--- DATA RECORDS Enclosed Below ---

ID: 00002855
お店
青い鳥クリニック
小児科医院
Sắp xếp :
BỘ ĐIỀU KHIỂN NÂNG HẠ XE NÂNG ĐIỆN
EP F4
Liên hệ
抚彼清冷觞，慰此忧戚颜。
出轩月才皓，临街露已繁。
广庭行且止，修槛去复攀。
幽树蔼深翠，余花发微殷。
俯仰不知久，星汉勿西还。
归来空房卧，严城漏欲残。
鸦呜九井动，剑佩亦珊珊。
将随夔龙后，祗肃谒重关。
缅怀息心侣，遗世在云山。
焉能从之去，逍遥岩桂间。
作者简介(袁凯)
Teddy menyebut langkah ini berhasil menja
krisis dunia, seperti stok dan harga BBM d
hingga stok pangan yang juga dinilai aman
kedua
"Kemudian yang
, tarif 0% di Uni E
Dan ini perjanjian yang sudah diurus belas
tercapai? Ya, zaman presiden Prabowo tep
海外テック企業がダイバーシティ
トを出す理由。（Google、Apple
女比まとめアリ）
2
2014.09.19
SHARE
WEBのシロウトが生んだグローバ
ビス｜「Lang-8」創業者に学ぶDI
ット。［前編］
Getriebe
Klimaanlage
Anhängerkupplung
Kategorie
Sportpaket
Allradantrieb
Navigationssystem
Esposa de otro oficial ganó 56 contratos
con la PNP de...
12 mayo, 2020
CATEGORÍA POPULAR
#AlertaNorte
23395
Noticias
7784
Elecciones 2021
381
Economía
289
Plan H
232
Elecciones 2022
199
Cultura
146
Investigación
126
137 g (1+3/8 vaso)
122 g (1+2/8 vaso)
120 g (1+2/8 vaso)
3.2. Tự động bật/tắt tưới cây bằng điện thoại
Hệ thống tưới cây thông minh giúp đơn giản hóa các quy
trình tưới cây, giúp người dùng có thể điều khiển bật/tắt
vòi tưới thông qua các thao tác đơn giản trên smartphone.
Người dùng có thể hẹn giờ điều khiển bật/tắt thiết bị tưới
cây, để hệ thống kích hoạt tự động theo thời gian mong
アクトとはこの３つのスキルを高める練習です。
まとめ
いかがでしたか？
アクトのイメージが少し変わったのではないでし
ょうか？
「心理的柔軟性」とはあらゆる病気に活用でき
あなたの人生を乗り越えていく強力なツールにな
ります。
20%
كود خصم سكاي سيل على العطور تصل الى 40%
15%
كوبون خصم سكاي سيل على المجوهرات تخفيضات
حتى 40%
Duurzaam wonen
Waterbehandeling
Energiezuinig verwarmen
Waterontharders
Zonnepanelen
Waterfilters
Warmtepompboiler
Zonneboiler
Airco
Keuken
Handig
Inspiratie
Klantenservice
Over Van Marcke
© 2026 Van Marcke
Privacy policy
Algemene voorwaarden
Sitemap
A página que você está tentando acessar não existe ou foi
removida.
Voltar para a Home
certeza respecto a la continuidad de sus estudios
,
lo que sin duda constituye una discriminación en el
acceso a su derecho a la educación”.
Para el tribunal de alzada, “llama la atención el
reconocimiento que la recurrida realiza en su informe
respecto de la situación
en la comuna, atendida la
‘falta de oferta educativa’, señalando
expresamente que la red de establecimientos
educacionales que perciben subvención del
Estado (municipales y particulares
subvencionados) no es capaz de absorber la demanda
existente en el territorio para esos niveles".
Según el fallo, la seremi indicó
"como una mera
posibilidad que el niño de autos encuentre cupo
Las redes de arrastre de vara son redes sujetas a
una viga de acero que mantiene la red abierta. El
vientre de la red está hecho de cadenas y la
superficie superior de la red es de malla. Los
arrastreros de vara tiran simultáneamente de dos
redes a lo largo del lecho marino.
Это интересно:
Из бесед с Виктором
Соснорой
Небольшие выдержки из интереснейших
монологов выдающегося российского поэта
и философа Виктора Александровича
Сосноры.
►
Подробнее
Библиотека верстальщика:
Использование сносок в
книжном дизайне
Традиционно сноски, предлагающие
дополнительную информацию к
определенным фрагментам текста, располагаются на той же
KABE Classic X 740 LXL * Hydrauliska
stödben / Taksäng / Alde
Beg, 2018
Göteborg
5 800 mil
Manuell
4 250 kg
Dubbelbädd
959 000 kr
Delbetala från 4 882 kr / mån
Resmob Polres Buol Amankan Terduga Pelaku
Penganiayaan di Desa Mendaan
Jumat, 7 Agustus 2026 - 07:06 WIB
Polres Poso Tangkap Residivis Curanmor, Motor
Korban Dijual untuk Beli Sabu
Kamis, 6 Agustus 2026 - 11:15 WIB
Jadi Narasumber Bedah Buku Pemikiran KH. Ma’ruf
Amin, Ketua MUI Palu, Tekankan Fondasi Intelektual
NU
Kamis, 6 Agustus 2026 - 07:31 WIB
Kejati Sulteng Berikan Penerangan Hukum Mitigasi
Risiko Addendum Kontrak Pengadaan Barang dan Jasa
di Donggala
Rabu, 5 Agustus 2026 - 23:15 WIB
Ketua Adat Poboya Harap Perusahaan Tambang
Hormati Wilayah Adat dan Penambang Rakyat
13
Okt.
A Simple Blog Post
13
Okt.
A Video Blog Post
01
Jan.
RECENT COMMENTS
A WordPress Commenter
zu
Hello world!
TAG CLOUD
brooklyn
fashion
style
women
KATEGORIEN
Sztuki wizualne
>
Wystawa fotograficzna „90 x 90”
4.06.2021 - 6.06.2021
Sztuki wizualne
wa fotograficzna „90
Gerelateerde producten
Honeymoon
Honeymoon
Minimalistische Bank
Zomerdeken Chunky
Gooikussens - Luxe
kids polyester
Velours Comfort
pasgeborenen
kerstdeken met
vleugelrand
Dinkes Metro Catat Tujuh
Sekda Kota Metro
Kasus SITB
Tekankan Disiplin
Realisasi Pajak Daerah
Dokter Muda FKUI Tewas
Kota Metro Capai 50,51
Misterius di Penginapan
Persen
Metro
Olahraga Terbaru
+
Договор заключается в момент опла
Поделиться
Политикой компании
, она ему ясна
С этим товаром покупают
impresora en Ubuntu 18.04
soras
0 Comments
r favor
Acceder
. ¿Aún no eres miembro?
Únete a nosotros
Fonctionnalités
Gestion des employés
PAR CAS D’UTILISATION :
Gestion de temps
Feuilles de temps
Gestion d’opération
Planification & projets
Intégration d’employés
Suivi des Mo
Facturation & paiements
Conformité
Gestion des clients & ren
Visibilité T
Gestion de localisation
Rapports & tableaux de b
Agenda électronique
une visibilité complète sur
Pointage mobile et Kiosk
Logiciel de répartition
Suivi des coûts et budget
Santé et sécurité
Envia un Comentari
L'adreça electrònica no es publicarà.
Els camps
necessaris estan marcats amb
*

--- End of Enclosed DATA RECORDS ---

WHAT IS EXPECTED:
Copy every line of the records above, character for character, with nothing added, dropped, or reordered.

SOLUTION FOR THIS PROBLEM:
ID: 00002855
お店
青い鳥クリニック
小児科医院
Sắp xếp :
BỘ ĐIỀU KHIỂN NÂNG HẠ XE NÂNG ĐIỆN
EP F4
Liên hệ
抚彼清冷觞，慰此忧戚颜。
出轩月才皓，临街露已繁。
广庭行且止，修槛去复攀。
幽树蔼深翠，余花发微殷。
俯仰不知久，星汉勿西还。
归来空房卧，严城漏欲残。
鸦呜九井动，剑佩亦珊珊。
将随夔龙后，祗肃谒重关。
缅怀息心侣，遗世在云山。
焉能从之去，逍遥岩桂间。
作者简介(袁凯)
Teddy menyebut langkah ini berhasil menja
krisis dunia, seperti stok dan harga BBM d
hingga stok pangan yang juga dinilai aman
kedua
"Kemudian yang
, tarif 0% di Uni E
Dan ini perjanjian yang sudah diurus belas
tercapai? Ya, zaman presiden Prabowo tep
海外テック企業がダイバーシティ
トを出す理由。（Google、Apple
女比まとめアリ）
2
2014.09.19
SHARE
WEBのシロウトが生んだグローバ
ビス｜「Lang-8」創業者に学ぶDI
ット。［前編］
Getriebe
Klimaanlage
Anhängerkupplung
Kategorie
Sportpaket
Allradantrieb
Navigationssystem
Esposa de otro oficial ganó 56 contratos
con la PNP de...
12 mayo, 2020
CATEGORÍA POPULAR
#AlertaNorte
23395
Noticias
7784
Elecciones 2021
381
Economía
289
Plan H
232
Elecciones 2022
199
Cultura
146
Investigación
126
137 g (1+3/8 vaso)
122 g (1+2/8 vaso)
120 g (1+2/8 vaso)
3.2. Tự động bật/tắt tưới cây bằng điện thoại
Hệ thống tưới cây thông minh giúp đơn giản hóa các quy
trình tưới cây, giúp người dùng có thể điều khiển bật/tắt
vòi tưới thông qua các thao tác đơn giản trên smartphone.
Người dùng có thể hẹn giờ điều khiển bật/tắt thiết bị tưới
cây, để hệ thống kích hoạt tự động theo thời gian mong
アクトとはこの３つのスキルを高める練習です。
まとめ
いかがでしたか？
アクトのイメージが少し変わったのではないでし
ょうか？
「心理的柔軟性」とはあらゆる病気に活用でき
あなたの人生を乗り越えていく強力なツールにな
ります。
20%
كود خصم سكاي سيل على العطور تصل الى 40%
15%
كوبون خصم سكاي سيل على المجوهرات تخفيضات
حتى 40%
Duurzaam wonen
Waterbehandeling
Energiezuinig verwarmen
Waterontharders
Zonnepanelen
Waterfilters
Warmtepompboiler
Zonneboiler
Airco
Keuken
Handig
Inspiratie
Klantenservice
Over Van Marcke
© 2026 Van Marcke
Privacy policy
Algemene voorwaarden
Sitemap
A página que você está tentando acessar não existe ou foi
removida.
Voltar para a Home
certeza respecto a la continuidad de sus estudios
,
lo que sin duda constituye una discriminación en el
acceso a su derecho a la educación”.
Para el tribunal de alzada, “llama la atención el
reconocimiento que la recurrida realiza en su informe
respecto de la situación
en la comuna, atendida la
‘falta de oferta educativa’, señalando
expresamente que la red de establecimientos
educacionales que perciben subvención del
Estado (municipales y particulares
subvencionados) no es capaz de absorber la demanda
existente en el territorio para esos niveles".
Según el fallo, la seremi indicó
"como una mera
posibilidad que el niño de autos encuentre cupo
Las redes de arrastre de vara son redes sujetas a
una viga de acero que mantiene la red abierta. El
vientre de la red está hecho de cadenas y la
superficie superior de la red es de malla. Los
arrastreros de vara tiran simultáneamente de dos
redes a lo largo del lecho marino.
Это интересно:
Из бесед с Виктором
Соснорой
Небольшие выдержки из интереснейших
монологов выдающегося российского поэта
и философа Виктора Александровича
Сосноры.
►
Подробнее
Библиотека верстальщика:
Использование сносок в
книжном дизайне
Традиционно сноски, предлагающие
дополнительную информацию к
определенным фрагментам текста, располагаются на той же
KABE Classic X 740 LXL * Hydrauliska
stödben / Taksäng / Alde
Beg, 2018
Göteborg
5 800 mil
Manuell
4 250 kg
Dubbelbädd
959 000 kr
Delbetala från 4 882 kr / mån
Resmob Polres Buol Amankan Terduga Pelaku
Penganiayaan di Desa Mendaan
Jumat, 7 Agustus 2026 - 07:06 WIB
Polres Poso Tangkap Residivis Curanmor, Motor
Korban Dijual untuk Beli Sabu
Kamis, 6 Agustus 2026 - 11:15 WIB
Jadi Narasumber Bedah Buku Pemikiran KH. Ma’ruf
Amin, Ketua MUI Palu, Tekankan Fondasi Intelektual
NU
Kamis, 6 Agustus 2026 - 07:31 WIB
Kejati Sulteng Berikan Penerangan Hukum Mitigasi
Risiko Addendum Kontrak Pengadaan Barang dan Jasa
di Donggala
Rabu, 5 Agustus 2026 - 23:15 WIB
Ketua Adat Poboya Harap Perusahaan Tambang
Hormati Wilayah Adat dan Penambang Rakyat
13
Okt.
A Simple Blog Post
13
Okt.
A Video Blog Post
01
Jan.
RECENT COMMENTS
A WordPress Commenter
zu
Hello world!
TAG CLOUD
brooklyn
fashion
style
women
KATEGORIEN
Sztuki wizualne
>
Wystawa fotograficzna „90 x 90”
4.06.2021 - 6.06.2021
Sztuki wizualne
wa fotograficzna „90
Gerelateerde producten
Honeymoon
Honeymoon
Minimalistische Bank
Zomerdeken Chunky
Gooikussens - Luxe
kids polyester
Velours Comfort
pasgeborenen
kerstdeken met
vleugelrand
Dinkes Metro Catat Tujuh
Sekda Kota Metro
Kasus SITB
Tekankan Disiplin
Realisasi Pajak Daerah
Dokter Muda FKUI Tewas
Kota Metro Capai 50,51
Misterius di Penginapan
Persen
Metro
Olahraga Terbaru
+
Договор заключается в момент опла
Поделиться
Политикой компании
, она ему ясна
С этим товаром покупают
impresora en Ubuntu 18.04
soras
0 Comments
r favor
Acceder
. ¿Aún no eres miembro?
Únete a nosotros
Fonctionnalités
Gestion des employés
PAR CAS D’UTILISATION :
Gestion de temps
Feuilles de temps
Gestion d’opération
Planification & projets
Intégration d’employés
Suivi des Mo
Facturation & paiements
Conformité
Gestion des clients & ren
Visibilité T
Gestion de localisation
Rapports & tableaux de b
Agenda électronique
une visibilité complète sur
Pointage mobile et Kiosk
Logiciel de répartition
Suivi des coûts et budget
Santé et sécurité
Envia un Comentari
L'adreça electrònica no es publicarà.
Els camps
necessaris estan marcats amb
*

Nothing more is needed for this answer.